As a physician, I’ve also witnessed innovations in science, medicine and technology that have enhanced and saved countless lives.
However, over that time, what has not changed is the importance of a medical degree and residency training to prepare a physician to practice medicine and perform surgery.
That is why it is so shocking to read House Bill 1798, which removes over 100 delicate eye surgeries conducted using lasers, scalpels and needles from the Texas Medical Board’s oversight and invites thousands of optometrists who do not have medical degrees or surgical residency training to perform these operations.
This is dangerous and risky – particularly because many patients do not know the difference between optometrists and ophthalmologists.
Both use the title “Dr.” However, only ophthalmologists completed medical school and residency training, during which they must complete hundreds of supervised surgeries before practicing independently.
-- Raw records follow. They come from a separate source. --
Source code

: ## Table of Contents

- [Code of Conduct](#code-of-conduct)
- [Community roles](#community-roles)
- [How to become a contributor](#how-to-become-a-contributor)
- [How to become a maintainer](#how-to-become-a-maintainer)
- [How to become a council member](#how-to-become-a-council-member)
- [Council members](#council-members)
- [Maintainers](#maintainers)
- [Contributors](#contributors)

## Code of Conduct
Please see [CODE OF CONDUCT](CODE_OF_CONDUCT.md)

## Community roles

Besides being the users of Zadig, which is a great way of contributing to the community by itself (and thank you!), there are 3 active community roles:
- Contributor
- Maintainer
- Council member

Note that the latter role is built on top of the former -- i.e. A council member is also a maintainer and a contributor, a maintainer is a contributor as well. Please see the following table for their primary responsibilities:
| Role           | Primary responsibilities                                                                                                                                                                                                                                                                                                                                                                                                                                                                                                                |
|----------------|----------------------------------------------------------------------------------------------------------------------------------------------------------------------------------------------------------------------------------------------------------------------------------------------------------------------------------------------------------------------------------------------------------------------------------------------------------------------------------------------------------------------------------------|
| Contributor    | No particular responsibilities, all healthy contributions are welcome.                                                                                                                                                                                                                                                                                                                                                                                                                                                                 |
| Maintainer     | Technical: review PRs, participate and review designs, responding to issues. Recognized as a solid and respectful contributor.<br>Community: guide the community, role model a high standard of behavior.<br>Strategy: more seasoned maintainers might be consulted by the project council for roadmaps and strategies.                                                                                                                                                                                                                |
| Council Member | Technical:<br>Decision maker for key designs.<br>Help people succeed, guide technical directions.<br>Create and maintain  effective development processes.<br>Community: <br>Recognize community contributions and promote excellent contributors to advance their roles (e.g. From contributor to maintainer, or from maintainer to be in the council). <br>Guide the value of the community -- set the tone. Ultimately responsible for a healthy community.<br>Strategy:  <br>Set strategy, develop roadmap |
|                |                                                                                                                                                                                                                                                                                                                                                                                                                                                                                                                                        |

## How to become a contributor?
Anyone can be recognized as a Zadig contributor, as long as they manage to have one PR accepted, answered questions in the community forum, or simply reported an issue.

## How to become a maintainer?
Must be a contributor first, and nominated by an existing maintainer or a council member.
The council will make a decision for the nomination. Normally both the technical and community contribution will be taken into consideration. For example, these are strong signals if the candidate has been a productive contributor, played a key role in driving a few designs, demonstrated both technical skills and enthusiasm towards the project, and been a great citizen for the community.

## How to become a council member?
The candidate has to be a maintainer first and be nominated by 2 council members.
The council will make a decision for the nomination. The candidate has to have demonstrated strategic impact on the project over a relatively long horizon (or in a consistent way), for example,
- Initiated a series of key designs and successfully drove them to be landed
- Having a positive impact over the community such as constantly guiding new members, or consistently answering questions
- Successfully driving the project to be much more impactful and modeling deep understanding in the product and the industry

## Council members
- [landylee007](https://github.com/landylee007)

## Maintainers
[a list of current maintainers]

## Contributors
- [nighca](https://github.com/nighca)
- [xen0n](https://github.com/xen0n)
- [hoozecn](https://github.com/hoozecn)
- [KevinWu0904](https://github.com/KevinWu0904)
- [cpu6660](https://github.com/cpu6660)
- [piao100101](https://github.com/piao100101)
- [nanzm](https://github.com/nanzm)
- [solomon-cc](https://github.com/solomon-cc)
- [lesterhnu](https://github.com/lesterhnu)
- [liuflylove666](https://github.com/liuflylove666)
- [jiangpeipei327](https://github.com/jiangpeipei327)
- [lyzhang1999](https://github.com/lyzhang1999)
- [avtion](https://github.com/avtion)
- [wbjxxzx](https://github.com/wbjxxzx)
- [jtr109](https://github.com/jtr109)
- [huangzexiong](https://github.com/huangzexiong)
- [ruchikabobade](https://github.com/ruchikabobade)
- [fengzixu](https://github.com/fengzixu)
It’s even more frightening when you realize that a millimeter off with that surgical tool could lead to permanent vision loss. And don’t be fooled – a laser is a surgical tool that cuts as deeply and sharply as any knife.
Optometrists are called “Dr.” after they graduate from optometry school, where their training focuses on primary eye care services such as examinations, refraction and contact lens fitting. Optometrists receive no clinical training managing patients with different systemic diseases beyond a basic overview. There is no mandatory postgraduate training in optometry.
It is alarming that anyone would want to legislate a shortcut into the operating room, not to mention writing a bill that would grant thousands of optometrists the ability to write prescriptions for the narcotic hydrocodone, when many communities in this country are grappling with an opioid addiction epidemic.
Most physicians rarely, if ever, write opioid prescriptions for eye pain, yet here is a bill that specifically asks to give that authority to physician imposters.
Why would the Texas Legislature even consider a bill that would follow Oklahoma’s irresponsible lead in letting non-physicians operate?
Technology, such as laser surgery, has enhanced medicine in many ways, but no one should perform surgery without the benefit of medical school and residency. It is the bare minimum needed before wielding a scalpel or prescribing powerful medications.
Put plainly, House Bill 1798 would jeopardize patient safety in our great state. We are not Oklahoma and we are not Louisiana. Texas should not go down this dangerous path.